All of the entries need to be written out again, exactly as they are.

## Supplied records
----------
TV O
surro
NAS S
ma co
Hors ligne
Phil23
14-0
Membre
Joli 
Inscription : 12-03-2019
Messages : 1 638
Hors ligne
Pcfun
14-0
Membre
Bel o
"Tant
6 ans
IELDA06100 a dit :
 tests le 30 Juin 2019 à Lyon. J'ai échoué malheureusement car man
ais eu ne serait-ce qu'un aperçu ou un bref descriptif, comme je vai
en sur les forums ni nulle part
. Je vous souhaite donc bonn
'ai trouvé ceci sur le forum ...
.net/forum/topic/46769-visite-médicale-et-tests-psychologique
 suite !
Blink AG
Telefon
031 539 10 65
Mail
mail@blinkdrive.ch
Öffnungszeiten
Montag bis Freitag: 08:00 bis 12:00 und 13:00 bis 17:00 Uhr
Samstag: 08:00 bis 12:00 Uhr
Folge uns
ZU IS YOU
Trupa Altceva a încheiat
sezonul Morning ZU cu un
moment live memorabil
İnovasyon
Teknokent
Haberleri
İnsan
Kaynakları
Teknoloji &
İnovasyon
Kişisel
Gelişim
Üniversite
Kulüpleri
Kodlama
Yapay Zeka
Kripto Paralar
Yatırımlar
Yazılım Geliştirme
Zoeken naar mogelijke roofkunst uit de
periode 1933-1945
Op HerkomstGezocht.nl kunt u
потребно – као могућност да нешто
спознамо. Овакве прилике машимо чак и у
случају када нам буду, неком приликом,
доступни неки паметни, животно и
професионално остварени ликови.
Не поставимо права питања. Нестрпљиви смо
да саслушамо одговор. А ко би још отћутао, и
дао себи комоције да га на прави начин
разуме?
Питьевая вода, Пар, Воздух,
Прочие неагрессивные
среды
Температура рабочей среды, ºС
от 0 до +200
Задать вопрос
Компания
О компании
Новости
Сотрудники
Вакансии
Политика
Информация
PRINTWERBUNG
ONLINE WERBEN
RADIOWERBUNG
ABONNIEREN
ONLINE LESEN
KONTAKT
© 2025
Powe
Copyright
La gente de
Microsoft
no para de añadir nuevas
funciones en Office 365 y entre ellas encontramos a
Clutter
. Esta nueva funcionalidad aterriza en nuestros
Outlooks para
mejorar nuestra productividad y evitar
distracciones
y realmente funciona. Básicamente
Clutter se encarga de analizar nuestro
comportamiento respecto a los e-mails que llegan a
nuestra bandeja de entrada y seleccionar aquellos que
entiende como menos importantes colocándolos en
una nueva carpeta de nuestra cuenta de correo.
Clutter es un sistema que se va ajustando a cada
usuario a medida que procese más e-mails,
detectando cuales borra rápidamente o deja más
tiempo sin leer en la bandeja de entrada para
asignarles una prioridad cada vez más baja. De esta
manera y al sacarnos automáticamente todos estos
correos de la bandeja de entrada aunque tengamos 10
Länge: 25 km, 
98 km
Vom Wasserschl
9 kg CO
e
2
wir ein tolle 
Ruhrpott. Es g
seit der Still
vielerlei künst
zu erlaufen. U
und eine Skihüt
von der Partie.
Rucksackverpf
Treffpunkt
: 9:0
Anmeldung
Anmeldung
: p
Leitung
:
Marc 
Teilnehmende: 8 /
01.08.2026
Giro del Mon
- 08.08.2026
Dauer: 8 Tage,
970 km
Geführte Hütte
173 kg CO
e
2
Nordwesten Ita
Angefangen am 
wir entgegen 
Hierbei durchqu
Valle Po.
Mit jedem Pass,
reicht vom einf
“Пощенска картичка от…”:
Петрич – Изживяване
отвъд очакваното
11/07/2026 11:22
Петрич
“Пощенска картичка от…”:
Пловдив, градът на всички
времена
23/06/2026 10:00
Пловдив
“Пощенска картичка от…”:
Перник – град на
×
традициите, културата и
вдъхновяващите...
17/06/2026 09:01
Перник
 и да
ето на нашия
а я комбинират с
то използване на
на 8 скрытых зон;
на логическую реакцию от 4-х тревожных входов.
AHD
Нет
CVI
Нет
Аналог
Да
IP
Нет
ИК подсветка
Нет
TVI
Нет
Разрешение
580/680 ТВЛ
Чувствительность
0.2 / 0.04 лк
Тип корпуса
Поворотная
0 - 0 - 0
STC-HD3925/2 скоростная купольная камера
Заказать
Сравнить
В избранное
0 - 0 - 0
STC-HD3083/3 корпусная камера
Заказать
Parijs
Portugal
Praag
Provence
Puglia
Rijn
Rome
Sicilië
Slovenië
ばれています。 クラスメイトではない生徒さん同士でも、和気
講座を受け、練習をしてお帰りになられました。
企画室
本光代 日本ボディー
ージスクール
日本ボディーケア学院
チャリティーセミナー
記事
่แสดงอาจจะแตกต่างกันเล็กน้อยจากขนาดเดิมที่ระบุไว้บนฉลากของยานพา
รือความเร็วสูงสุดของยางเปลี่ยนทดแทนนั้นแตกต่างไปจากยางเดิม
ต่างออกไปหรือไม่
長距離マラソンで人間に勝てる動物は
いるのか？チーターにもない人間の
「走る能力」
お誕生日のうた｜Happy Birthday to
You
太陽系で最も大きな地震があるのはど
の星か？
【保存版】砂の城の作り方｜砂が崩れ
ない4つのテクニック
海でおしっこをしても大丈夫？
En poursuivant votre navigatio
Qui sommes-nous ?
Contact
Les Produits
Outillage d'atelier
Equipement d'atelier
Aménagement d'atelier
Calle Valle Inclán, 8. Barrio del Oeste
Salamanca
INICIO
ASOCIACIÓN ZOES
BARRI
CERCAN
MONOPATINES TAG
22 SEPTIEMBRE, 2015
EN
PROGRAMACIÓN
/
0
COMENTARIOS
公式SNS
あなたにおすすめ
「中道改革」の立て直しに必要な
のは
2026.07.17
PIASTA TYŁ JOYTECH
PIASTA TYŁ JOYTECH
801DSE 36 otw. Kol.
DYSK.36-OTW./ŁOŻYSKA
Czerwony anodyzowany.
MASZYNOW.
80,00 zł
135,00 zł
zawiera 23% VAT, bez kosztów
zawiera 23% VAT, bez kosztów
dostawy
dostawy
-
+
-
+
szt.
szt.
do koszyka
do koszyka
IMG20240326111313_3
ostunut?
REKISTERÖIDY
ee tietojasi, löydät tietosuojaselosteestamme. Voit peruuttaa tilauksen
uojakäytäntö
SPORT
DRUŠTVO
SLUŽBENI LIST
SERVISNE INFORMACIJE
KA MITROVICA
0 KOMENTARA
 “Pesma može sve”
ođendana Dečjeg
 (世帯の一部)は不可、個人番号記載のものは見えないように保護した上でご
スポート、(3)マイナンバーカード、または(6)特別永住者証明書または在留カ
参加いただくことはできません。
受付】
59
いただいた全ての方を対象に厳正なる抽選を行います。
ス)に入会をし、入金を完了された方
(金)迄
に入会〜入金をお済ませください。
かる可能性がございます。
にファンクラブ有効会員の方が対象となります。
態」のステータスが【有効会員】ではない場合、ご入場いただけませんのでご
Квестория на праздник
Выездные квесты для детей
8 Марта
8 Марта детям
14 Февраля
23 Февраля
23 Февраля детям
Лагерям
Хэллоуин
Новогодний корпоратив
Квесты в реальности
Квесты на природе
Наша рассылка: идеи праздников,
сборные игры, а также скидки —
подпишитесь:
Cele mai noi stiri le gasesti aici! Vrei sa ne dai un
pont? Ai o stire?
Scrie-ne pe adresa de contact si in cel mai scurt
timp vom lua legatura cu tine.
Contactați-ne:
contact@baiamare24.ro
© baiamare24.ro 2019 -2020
----------
## Answer to this task
TV O
surro
NAS S
ma co
Hors ligne
Phil23
14-0
Membre
Joli 
Inscription : 12-03-2019
Messages : 1 638
Hors ligne
Pcfun
14-0
Membre
Bel o
"Tant
6 ans
IELDA06100 a dit :
 tests le 30 Juin 2019 à Lyon. J'ai échoué malheureusement car man
ais eu ne serait-ce qu'un aperçu ou un bref descriptif, comme je vai
en sur les forums ni nulle part
. Je vous souhaite donc bonn
'ai trouvé ceci sur le forum ...
.net/forum/topic/46769-visite-médicale-et-tests-psychologique
 suite !
Blink AG
Telefon
031 539 10 65
Mail
mail@blinkdrive.ch
Öffnungszeiten
Montag bis Freitag: 08:00 bis 12:00 und 13:00 bis 17:00 Uhr
Samstag: 08:00 bis 12:00 Uhr
Folge uns
ZU IS YOU
Trupa Altceva a încheiat
sezonul Morning ZU cu un
moment live memorabil
İnovasyon
Teknokent
Haberleri
İnsan
Kaynakları
Teknoloji &
İnovasyon
Kişisel
Gelişim
Üniversite
Kulüpleri
Kodlama
Yapay Zeka
Kripto Paralar
Yatırımlar
Yazılım Geliştirme
Zoeken naar mogelijke roofkunst uit de
periode 1933-1945
Op HerkomstGezocht.nl kunt u
потребно – као могућност да нешто
спознамо. Овакве прилике машимо чак и у
случају када нам буду, неком приликом,
доступни неки паметни, животно и
професионално остварени ликови.
Не поставимо права питања. Нестрпљиви смо
да саслушамо одговор. А ко би још отћутао, и
дао себи комоције да га на прави начин
разуме?
Питьевая вода, Пар, Воздух,
Прочие неагрессивные
среды
Температура рабочей среды, ºС
от 0 до +200
Задать вопрос
Компания
О компании
Новости
Сотрудники
Вакансии
Политика
Информация
PRINTWERBUNG
ONLINE WERBEN
RADIOWERBUNG
ABONNIEREN
ONLINE LESEN
KONTAKT
© 2025
Powe
Copyright
La gente de
Microsoft
no para de añadir nuevas
funciones en Office 365 y entre ellas encontramos a
Clutter
. Esta nueva funcionalidad aterriza en nuestros
Outlooks para
mejorar nuestra productividad y evitar
distracciones
y realmente funciona. Básicamente
Clutter se encarga de analizar nuestro
comportamiento respecto a los e-mails que llegan a
nuestra bandeja de entrada y seleccionar aquellos que
entiende como menos importantes colocándolos en
una nueva carpeta de nuestra cuenta de correo.
Clutter es un sistema que se va ajustando a cada
usuario a medida que procese más e-mails,
detectando cuales borra rápidamente o deja más
tiempo sin leer en la bandeja de entrada para
asignarles una prioridad cada vez más baja. De esta
manera y al sacarnos automáticamente todos estos
correos de la bandeja de entrada aunque tengamos 10
Länge: 25 km, 
98 km
Vom Wasserschl
9 kg CO
e
2
wir ein tolle 
Ruhrpott. Es g
seit der Still
vielerlei künst
zu erlaufen. U
und eine Skihüt
von der Partie.
Rucksackverpf
Treffpunkt
: 9:0
Anmeldung
Anmeldung
: p
Leitung
:
Marc 
Teilnehmende: 8 /
01.08.2026
Giro del Mon
- 08.08.2026
Dauer: 8 Tage,
970 km
Geführte Hütte
173 kg CO
e
2
Nordwesten Ita
Angefangen am 
wir entgegen 
Hierbei durchqu
Valle Po.
Mit jedem Pass,
reicht vom einf
“Пощенска картичка от…”:
Петрич – Изживяване
отвъд очакваното
11/07/2026 11:22
Петрич
“Пощенска картичка от…”:
Пловдив, градът на всички
времена
23/06/2026 10:00
Пловдив
“Пощенска картичка от…”:
Перник – град на
×
традициите, културата и
вдъхновяващите...
17/06/2026 09:01
Перник
 и да
ето на нашия
а я комбинират с
то използване на
на 8 скрытых зон;
на логическую реакцию от 4-х тревожных входов.
AHD
Нет
CVI
Нет
Аналог
Да
IP
Нет
ИК подсветка
Нет
TVI
Нет
Разрешение
580/680 ТВЛ
Чувствительность
0.2 / 0.04 лк
Тип корпуса
Поворотная
0 - 0 - 0
STC-HD3925/2 скоростная купольная камера
Заказать
Сравнить
В избранное
0 - 0 - 0
STC-HD3083/3 корпусная камера
Заказать
Parijs
Portugal
Praag
Provence
Puglia
Rijn
Rome
Sicilië
Slovenië
ばれています。 クラスメイトではない生徒さん同士でも、和気
講座を受け、練習をしてお帰りになられました。
企画室
本光代 日本ボディー
ージスクール
日本ボディーケア学院
チャリティーセミナー
記事
่แสดงอาจจะแตกต่างกันเล็กน้อยจากขนาดเดิมที่ระบุไว้บนฉลากของยานพา
รือความเร็วสูงสุดของยางเปลี่ยนทดแทนนั้นแตกต่างไปจากยางเดิม
ต่างออกไปหรือไม่
長距離マラソンで人間に勝てる動物は
いるのか？チーターにもない人間の
「走る能力」
お誕生日のうた｜Happy Birthday to
You
太陽系で最も大きな地震があるのはど
の星か？
【保存版】砂の城の作り方｜砂が崩れ
ない4つのテクニック
海でおしっこをしても大丈夫？
En poursuivant votre navigatio
Qui sommes-nous ?
Contact
Les Produits
Outillage d'atelier
Equipement d'atelier
Aménagement d'atelier
Calle Valle Inclán, 8. Barrio del Oeste
Salamanca
INICIO
ASOCIACIÓN ZOES
BARRI
CERCAN
MONOPATINES TAG
22 SEPTIEMBRE, 2015
EN
PROGRAMACIÓN
/
0
COMENTARIOS
公式SNS
あなたにおすすめ
「中道改革」の立て直しに必要な
のは
2026.07.17
PIASTA TYŁ JOYTECH
PIASTA TYŁ JOYTECH
801DSE 36 otw. Kol.
DYSK.36-OTW./ŁOŻYSKA
Czerwony anodyzowany.
MASZYNOW.
80,00 zł
135,00 zł
zawiera 23% VAT, bez kosztów
zawiera 23% VAT, bez kosztów
dostawy
dostawy
-
+
-
+
szt.
szt.
do koszyka
do koszyka
IMG20240326111313_3
ostunut?
REKISTERÖIDY
ee tietojasi, löydät tietosuojaselosteestamme. Voit peruuttaa tilauksen
uojakäytäntö
SPORT
DRUŠTVO
SLUŽBENI LIST
SERVISNE INFORMACIJE
KA MITROVICA
0 KOMENTARA
 “Pesma može sve”
ođendana Dečjeg
 (世帯の一部)は不可、個人番号記載のものは見えないように保護した上でご
スポート、(3)マイナンバーカード、または(6)特別永住者証明書または在留カ
参加いただくことはできません。
受付】
59
いただいた全ての方を対象に厳正なる抽選を行います。
ス)に入会をし、入金を完了された方
(金)迄
に入会〜入金をお済ませください。
かる可能性がございます。
にファンクラブ有効会員の方が対象となります。
態」のステータスが【有効会員】ではない場合、ご入場いただけませんのでご
Квестория на праздник
Выездные квесты для детей
8 Марта
8 Марта детям
14 Февраля
23 Февраля
23 Февраля детям
Лагерям
Хэллоуин
Новогодний корпоратив
Квесты в реальности
Квесты на природе
Наша рассылка: идеи праздников,
сборные игры, а также скидки —
подпишитесь:
Cele mai noi stiri le gasesti aici! Vrei sa ne dai un
pont? Ai o stire?
Scrie-ne pe adresa de contact si in cel mai scurt
timp vom lua legatura cu tine.
Contactați-ne:
contact@baiamare24.ro
© baiamare24.ro 2019 -2020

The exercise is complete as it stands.